Penance drives atonement, or so the Bible tells us. Without penance, atonement will not take place. Translate: Unless complete emotional responsibility for these problems was assigned the children, the children would not, could not, solve them. So "therapy" amounted to helping the parents unload the problem from their shoulders onto the shoulders of the child.
To give an example: Ted - by all accounts a capable 9-year-old - was not finishing his class work or turning in homework. His parents agonized and even spent lots of money having him tested and talked to by various professionals. But the more Ted's parents tried to solve the problem, the more it appeared Ted simply didn't care.

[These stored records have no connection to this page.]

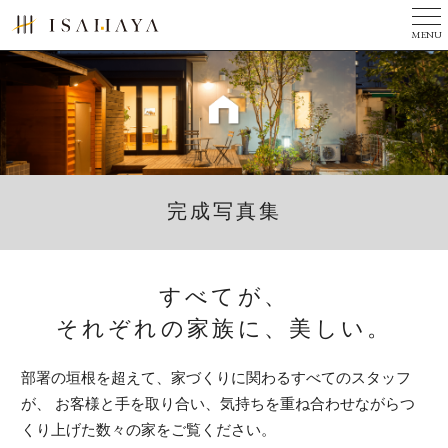
MENU
TOP
美しい家とは
完成写真集
３つのチカラ
完成写真集
現場ニュース
ニュース
すべてが、
会社案内
それぞれの家族に、美しい。
リフォーム
部署の垣根を超えて、家づくりに関わるすべてのスタッフ
建築家の方へ
が、
お客様と手を取り合い、気持ちを重ね合わせながらつ
くり上げた数々の家をご覧ください。
お問い合せ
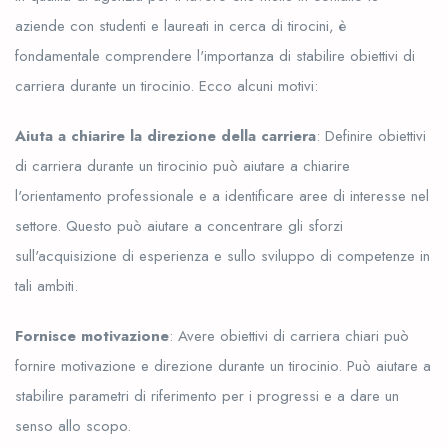
aziende con studenti e laureati in cerca di tirocini, è
fondamentale comprendere l'importanza di stabilire obiettivi di
carriera durante un tirocinio. Ecco alcuni motivi:
Aiuta a chiarire la direzione della carriera
: Definire obiettivi
di carriera durante un tirocinio può aiutare a chiarire
l'orientamento professionale e a identificare aree di interesse nel
settore. Questo può aiutare a concentrare gli sforzi
sull'acquisizione di esperienza e sullo sviluppo di competenze in
tali ambiti.
Fornisce motivazione
: Avere obiettivi di carriera chiari può
fornire motivazione e direzione durante un tirocinio. Può aiutare a
stabilire parametri di riferimento per i progressi e a dare un
senso allo scopo.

Finally, they began checking in with Ted's teacher at the end of every school day. If Ted had completed all his class work and turned in all his homework, he was free to do pretty much as he pleased that afternoon and evening. If not, he was confined to his room after school and went to bed early. What he did in his room was his business, but Ted quickly learned that what he did affected his freedom the next day. So Ted began completing his class work and turning in his homework.
Chalk one up for "the greatest psychology text ever written."